[How to complete this task]: Below, copy the items word for word from their first line through the line containing "for this setting.", including both ends. Leave the pictures out of your answer.

[Entries provided]:
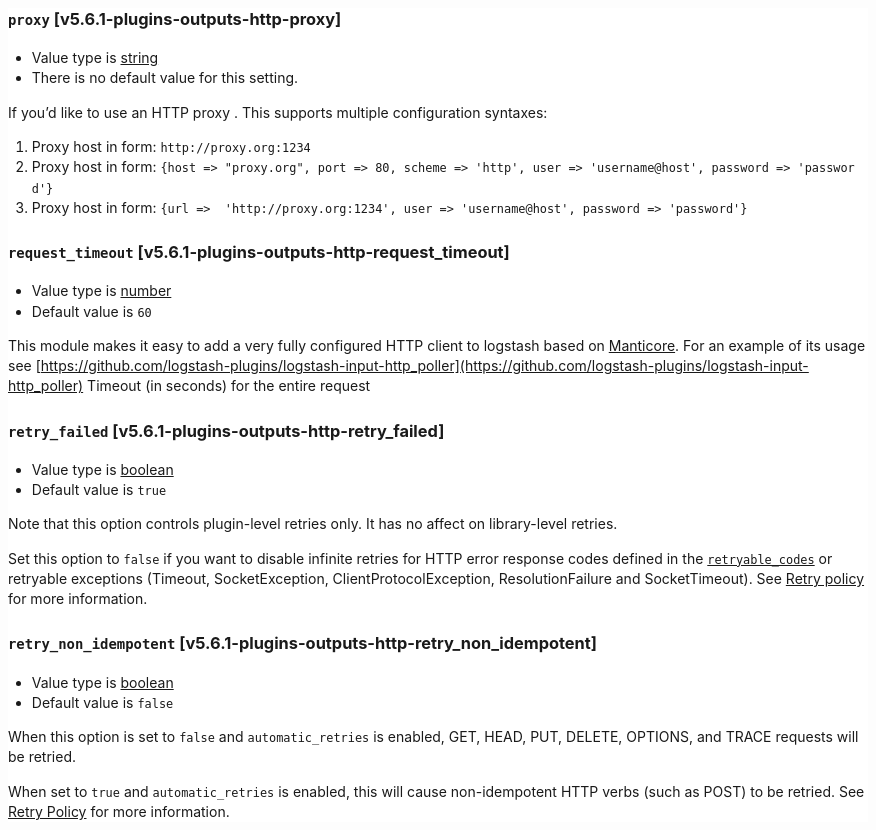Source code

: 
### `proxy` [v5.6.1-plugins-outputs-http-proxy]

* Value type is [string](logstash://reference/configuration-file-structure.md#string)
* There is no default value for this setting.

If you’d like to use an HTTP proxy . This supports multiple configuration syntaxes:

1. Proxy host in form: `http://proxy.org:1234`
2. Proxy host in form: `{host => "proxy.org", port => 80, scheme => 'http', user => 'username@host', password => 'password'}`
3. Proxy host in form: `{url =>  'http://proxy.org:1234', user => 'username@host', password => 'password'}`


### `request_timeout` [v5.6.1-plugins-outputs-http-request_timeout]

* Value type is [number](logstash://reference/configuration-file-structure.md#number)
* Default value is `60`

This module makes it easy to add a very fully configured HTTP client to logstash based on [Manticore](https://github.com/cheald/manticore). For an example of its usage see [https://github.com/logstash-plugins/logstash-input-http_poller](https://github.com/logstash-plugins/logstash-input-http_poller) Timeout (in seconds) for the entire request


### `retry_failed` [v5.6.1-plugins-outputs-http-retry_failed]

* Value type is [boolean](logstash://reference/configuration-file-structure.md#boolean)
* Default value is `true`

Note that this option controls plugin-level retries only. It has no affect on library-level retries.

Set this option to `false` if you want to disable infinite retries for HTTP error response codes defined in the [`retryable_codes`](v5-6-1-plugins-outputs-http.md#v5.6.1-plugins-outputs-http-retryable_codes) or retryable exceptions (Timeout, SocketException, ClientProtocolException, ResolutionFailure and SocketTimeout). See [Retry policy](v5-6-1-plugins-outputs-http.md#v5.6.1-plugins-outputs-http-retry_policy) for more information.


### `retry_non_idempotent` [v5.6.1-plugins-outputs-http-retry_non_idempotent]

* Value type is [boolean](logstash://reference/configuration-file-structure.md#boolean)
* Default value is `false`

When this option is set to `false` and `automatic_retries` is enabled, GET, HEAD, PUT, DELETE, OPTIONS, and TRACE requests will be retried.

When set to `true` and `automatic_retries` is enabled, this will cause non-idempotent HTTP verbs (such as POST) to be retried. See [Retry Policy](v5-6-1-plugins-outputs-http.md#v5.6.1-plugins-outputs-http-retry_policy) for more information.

[Task output]:
Source code

: 
### `proxy` [v5.6.1-plugins-outputs-http-proxy]

* Value type is [string](logstash://reference/configuration-file-structure.md#string)
* There is no default value for this setting.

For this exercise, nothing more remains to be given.